Retention is tiered-only. A mirrored table's heap drop relies on the lake holding full history, so the two retention flags exclude each other.

Keep-heap

--keep-heap (tiered-only) turns off the drop stage. Partitions still tier into Iceberg and the cut-line still advances, but every heap partition rests at TIERED and keeps its rows. When a partition tiers, the worker attaches the extension's cold-mirror trigger to it, so plain DML below the cut-line keeps flowing into modak.delta and from there into the lake. Because keep-heap means nothing is deleted anywhere, it excludes --lake-retention, and modak-worker verify gains a heap-vs-lake comparison below the cut-line, since the heap stays complete and comparable.

Future partitions

The daemon premakes heap partitions ahead of the write frontier, so inserts never fail for lack of a partition. Each cycle it keeps at least MODAK_PREMAKE_PARTITIONS (default 2) empty partition widths between the table's max(tier_key) and the top partition bound, inferring the width from the topmost existing partition. Operators create the first partitions at CREATE TABLE time, and the worker takes it from there.

What tiered registration does

  1. Creates the Iceberg table (create-if-absent, so re-running is safe) and seeds its metadata_location in the catalog, so pinned reads work before the first commit.
  2. Initializes the cut-line at the oldest partition floor.
  3. Mirrors the table's pg_inherits children into modak.partitions. From then on you just CREATE TABLE ... PARTITION OF and the worker picks new partitions up on its next cycle.

What mirrored registration does

  1. Sets REPLICA IDENTITY FULL on the table (deletes and TOAST updates need the old row image).
  2. Creates a publication and a logical replication slot. The slot's consistent point marks where streaming will start.
  3. Copies existing rows to Iceberg in PK-ordered chunks (--chunk-rows, default 50000), each chunk journaled in modak.copy_progress.
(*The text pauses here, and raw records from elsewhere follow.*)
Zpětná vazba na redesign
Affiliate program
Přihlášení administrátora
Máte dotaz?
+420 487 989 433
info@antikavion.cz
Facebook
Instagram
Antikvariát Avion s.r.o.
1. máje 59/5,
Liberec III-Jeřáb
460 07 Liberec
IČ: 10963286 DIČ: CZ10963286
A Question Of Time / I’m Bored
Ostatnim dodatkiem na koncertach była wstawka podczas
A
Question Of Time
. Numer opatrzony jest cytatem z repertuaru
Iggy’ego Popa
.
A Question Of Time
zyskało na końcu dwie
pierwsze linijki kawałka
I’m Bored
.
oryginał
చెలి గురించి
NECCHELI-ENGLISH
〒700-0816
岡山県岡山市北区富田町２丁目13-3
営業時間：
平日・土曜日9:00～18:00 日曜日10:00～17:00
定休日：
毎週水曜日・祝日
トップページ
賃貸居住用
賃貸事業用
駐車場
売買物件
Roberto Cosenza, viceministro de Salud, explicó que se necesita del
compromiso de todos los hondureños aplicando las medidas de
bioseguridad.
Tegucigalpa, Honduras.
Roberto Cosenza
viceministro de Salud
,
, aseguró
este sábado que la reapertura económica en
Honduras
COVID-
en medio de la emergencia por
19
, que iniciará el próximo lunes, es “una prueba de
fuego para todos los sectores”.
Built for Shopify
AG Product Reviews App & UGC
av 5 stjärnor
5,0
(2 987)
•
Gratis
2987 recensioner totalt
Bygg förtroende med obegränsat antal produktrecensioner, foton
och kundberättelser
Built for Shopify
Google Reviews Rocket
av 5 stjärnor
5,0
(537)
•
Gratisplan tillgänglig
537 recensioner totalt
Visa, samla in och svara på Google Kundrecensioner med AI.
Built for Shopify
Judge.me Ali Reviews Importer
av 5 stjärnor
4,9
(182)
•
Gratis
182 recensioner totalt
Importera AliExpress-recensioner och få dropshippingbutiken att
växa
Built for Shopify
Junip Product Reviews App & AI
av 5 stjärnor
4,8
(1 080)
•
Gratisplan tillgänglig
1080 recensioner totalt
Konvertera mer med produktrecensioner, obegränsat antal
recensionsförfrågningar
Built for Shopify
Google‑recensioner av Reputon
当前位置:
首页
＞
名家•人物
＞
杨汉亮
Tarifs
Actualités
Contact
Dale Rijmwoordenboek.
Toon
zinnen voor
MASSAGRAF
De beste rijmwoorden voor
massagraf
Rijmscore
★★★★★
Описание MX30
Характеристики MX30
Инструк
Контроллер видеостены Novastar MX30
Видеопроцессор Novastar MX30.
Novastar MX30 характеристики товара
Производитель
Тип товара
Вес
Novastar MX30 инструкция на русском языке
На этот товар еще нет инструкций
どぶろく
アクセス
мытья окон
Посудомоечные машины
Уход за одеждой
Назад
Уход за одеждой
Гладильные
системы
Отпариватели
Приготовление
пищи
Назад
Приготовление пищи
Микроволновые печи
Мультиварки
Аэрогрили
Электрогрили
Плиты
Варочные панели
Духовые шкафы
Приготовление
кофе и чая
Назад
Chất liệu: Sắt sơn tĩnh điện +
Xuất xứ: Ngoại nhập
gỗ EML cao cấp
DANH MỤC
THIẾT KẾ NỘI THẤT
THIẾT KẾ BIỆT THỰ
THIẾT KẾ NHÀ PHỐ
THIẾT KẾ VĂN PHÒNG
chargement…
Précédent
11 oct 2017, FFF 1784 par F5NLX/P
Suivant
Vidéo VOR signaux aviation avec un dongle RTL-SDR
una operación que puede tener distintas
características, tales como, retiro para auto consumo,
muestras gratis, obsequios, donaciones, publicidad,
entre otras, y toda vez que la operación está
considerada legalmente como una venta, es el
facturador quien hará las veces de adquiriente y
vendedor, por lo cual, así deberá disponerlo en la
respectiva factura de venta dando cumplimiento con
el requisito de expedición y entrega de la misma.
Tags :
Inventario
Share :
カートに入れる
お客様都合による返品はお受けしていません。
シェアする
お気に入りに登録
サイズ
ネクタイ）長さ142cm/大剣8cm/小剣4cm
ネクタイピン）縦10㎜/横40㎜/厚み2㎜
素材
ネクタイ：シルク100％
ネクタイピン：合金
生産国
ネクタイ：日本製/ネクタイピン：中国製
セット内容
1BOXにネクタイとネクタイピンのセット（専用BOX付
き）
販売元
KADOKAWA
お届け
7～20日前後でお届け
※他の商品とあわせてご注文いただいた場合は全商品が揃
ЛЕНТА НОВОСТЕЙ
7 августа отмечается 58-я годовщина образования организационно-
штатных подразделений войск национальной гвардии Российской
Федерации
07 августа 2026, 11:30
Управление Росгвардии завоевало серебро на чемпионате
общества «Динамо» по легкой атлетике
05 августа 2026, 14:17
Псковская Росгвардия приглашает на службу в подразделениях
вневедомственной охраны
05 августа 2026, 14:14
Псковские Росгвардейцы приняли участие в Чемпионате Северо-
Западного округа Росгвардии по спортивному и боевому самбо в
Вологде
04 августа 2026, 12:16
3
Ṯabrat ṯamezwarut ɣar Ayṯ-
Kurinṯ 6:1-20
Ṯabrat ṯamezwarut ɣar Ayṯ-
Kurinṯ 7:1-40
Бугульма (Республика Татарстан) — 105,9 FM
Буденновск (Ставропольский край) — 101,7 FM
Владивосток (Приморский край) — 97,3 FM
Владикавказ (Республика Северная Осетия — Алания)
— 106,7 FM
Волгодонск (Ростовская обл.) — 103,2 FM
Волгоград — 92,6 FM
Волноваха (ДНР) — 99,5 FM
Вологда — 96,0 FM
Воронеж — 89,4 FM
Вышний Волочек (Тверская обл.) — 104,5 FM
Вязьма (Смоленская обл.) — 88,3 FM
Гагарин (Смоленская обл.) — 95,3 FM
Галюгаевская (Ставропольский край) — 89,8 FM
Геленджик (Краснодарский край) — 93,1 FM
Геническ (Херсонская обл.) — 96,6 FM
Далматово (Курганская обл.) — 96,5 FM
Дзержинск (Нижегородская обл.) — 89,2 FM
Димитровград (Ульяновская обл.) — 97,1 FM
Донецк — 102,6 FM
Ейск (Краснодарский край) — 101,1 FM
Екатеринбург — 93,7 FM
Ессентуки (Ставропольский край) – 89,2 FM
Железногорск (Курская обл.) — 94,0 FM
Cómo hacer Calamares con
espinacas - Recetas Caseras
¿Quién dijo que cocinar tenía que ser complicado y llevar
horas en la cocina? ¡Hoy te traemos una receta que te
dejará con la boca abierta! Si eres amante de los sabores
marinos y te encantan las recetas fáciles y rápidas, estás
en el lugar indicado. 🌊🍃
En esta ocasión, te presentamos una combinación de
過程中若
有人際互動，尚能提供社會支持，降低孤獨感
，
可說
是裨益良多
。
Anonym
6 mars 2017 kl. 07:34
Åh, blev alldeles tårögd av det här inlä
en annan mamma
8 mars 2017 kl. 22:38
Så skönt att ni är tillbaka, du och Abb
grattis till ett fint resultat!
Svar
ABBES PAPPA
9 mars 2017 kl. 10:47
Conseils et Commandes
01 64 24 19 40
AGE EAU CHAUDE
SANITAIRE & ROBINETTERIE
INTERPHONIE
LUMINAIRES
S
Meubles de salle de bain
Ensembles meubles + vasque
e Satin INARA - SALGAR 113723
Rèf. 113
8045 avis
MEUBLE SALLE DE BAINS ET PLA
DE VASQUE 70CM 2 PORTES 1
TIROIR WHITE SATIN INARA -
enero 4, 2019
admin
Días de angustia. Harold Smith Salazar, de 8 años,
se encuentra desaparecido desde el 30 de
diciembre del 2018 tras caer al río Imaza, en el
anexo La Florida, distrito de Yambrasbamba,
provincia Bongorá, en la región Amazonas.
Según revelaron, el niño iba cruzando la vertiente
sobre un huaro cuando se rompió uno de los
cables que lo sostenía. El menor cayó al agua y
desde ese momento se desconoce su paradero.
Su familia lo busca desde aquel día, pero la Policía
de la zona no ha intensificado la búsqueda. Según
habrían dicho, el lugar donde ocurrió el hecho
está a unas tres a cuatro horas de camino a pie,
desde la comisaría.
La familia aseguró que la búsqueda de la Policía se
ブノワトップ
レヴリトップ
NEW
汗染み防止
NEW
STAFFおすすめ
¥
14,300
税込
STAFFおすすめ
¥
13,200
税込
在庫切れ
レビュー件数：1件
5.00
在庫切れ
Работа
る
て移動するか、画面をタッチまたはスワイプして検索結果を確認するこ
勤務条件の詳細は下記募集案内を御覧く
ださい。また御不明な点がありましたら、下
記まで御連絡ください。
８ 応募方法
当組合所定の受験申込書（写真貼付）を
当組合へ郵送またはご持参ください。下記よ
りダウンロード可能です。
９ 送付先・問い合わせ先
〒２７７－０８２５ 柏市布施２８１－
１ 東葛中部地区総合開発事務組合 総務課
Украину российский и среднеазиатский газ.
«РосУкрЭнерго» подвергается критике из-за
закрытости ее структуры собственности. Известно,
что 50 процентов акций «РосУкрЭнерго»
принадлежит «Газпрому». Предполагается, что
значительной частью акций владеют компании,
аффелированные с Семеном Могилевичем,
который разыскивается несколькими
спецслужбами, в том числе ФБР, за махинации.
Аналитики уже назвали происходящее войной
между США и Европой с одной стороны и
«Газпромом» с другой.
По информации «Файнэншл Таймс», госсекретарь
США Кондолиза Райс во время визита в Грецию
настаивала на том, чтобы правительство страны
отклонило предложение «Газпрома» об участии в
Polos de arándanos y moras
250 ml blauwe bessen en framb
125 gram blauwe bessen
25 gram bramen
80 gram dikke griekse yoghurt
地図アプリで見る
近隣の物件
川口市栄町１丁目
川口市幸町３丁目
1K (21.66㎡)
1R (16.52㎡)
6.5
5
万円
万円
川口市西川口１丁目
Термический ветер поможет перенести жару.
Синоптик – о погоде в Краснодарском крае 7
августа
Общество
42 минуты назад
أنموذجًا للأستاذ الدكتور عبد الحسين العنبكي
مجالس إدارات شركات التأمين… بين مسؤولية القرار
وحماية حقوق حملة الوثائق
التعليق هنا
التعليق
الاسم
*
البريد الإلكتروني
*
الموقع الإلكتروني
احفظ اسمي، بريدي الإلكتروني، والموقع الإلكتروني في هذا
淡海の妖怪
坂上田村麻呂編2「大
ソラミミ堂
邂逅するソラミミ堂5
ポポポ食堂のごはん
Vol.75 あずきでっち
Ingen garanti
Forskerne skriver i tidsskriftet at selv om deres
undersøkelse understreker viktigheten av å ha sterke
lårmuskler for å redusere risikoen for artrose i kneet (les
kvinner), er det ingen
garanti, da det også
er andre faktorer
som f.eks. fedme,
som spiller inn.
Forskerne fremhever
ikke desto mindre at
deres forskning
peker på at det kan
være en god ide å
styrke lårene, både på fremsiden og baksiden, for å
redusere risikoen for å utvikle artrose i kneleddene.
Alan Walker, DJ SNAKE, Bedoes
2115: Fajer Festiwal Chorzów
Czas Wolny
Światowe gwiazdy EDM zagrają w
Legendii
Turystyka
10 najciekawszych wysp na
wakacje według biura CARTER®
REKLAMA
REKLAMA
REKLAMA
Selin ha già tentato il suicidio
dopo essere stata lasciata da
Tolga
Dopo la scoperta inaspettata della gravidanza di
The copy is fully resumable. If it dies, re-run the same register command and it continues from the last journaled chunk. Streaming then starts at the slot's consistent point, so rows changed during the copy are healed by the idempotent fold, with no gap and no duplicates. Until the copy lands the table has no mirror frontier and the daemon skips it.

Iceberg partitioning

New Iceberg tables are laid out as truncate(tier_key, width), one lake partition per width-sized tier-key band, so lake engines and maintenance can prune by tier key. Tiered tables infer the width from the first Postgres range partition. Mirrored and unpartitioned tables stay unpartitioned unless you pass --partition-width explicitly (0 forces unpartitioned). The spec applies at table creation only. Re-registering does not rewrite an existing layout.

Permissions

Registration alters the table, creates a publication, and creates a replication slot, so run it as a role with table ownership and REPLICATION. See Production deployment for the exact grants.